April 15, 2008

April 15 | John Jacob Astor IV

July 13, 1864 – April 15, 1912: Age 47

John Jacob Astor IV was born into one of the richest families in America, his great-grandfather being the first John Jacob Astor who made a fortune in furs and real estate. Once you've got that much money it's hard not to make more, and Astor himself made additional fortuntes in real estate. He also wrote science fiction (including a story set in 2000 about life on Saturn and Jupiter) and invented things (like a bicycle brake and a turbine engine).

He divorced his wife in 1909 after she had an affair, a scandal in itself. Society was further shocked and titillated when he announced, two years later, his married to a woman who, at 18, was two years younger than his own son. In order to wait out the maelstrom of gossip, Mr. and the new Mrs. Astor took an extended tour to Europe and Egypt. During this extended trip, Mrs. Astor became pregnant, and the couple made arrangements to return to America so that the child could be born there. They booked first-class passage on the RMS Titanic.

When the Titanic hit an iceberg and began sinking, Astor did not believe there was any serious danger, but helped his wife into a lifeboat as a precautionary measure. He gave his own place in the lifeboat to stranger, a woman, saying, “The ladies have to go first.” When his pregnant wife tried to get out too, he said, “Get in the lifeboat, to please me.” He lit a cigarette and said, “Good-bye dearie. I’ll see you later.” He stood back, lit a cigarette, and tossed his gloves to his wife.
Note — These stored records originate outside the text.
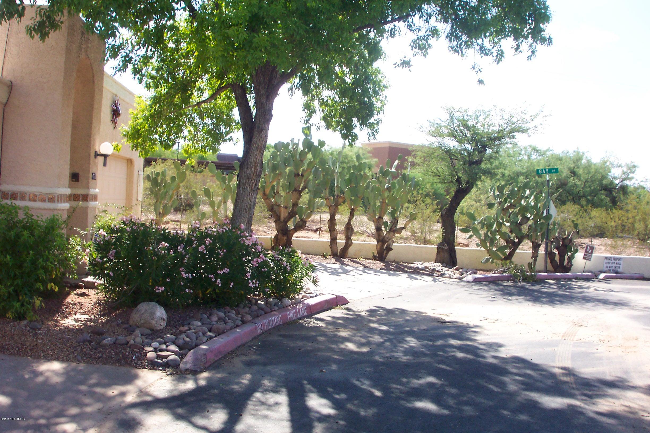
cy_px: 216
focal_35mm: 35
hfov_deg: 54.4
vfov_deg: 37.9
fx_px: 632
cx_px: 325
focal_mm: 7.5
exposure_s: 1/60
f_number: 9.5
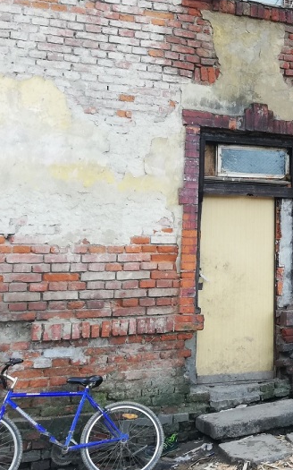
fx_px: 805
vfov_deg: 32.0
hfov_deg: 18.8
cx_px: 407
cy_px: 132
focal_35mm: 63
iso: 50
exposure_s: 1/100
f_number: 2.2
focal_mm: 3.81
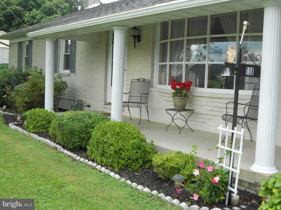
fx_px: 349
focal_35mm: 43
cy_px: 105
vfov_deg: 33.6
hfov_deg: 43.9
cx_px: 140
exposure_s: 1/125
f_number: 4.2
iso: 80
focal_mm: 7.7
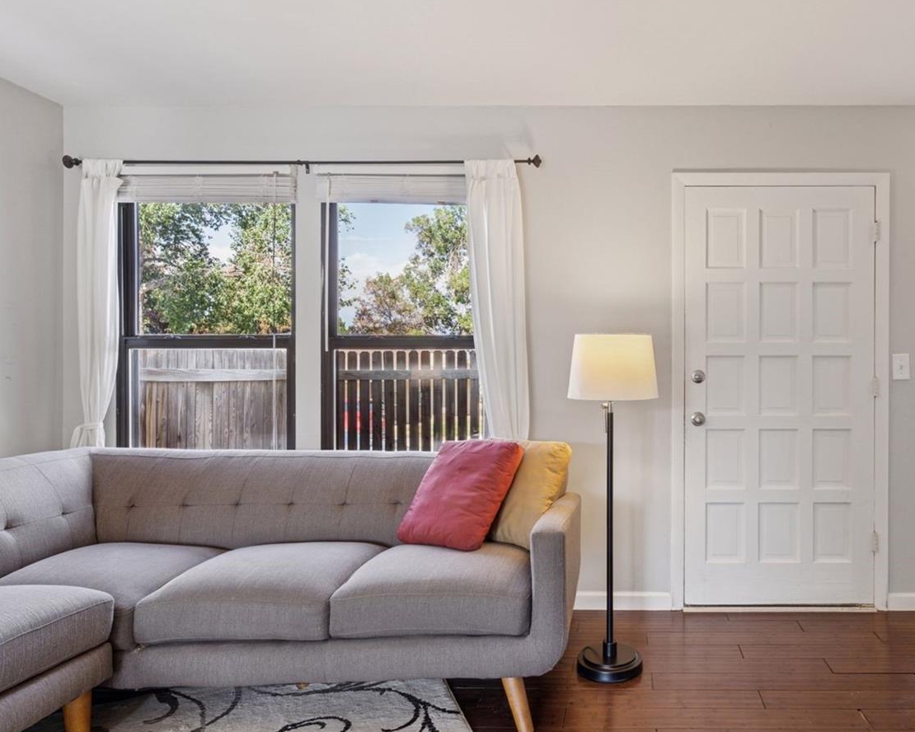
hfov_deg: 70.6
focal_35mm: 23
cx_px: 605
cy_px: 351
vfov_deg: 60.9
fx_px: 623
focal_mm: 17
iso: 400
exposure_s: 1/15
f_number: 9
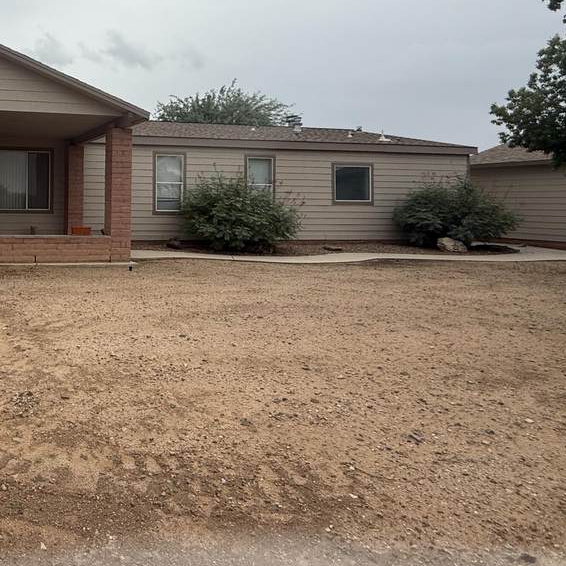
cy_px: 190
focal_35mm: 28
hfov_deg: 49.4
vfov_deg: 56.1
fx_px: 518
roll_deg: +0.6
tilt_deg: -2.7
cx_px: 32
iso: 50
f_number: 2.2
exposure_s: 1/510
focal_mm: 2.22
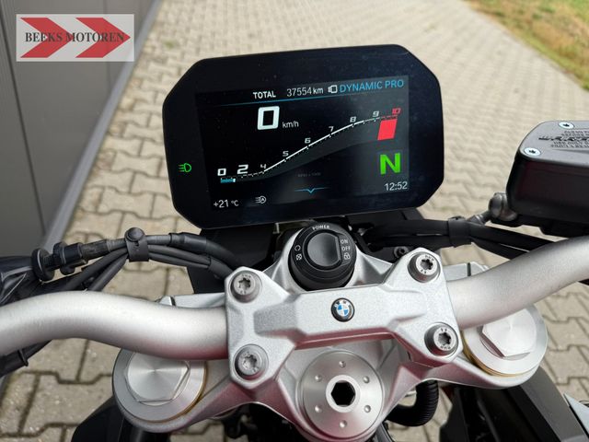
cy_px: 221
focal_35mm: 24
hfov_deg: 71.6
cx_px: 294
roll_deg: -15.2
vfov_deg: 56.8
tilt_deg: -38.2
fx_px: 408
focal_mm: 6.76
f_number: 1.78
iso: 80
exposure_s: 1/765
She survived; he, famously, did not.

When he body was recovered it was covered in soot and blood, leading to speculation that he was killed by the funnel when it collapsed as the ship went down. He was identified by his initials, sewn into his jacket. He was carrying $2,500 in American cash plus a further £225 in British currency, as well as his gold pocket watch. His son, Vincent, wore the watch for the rest of his life.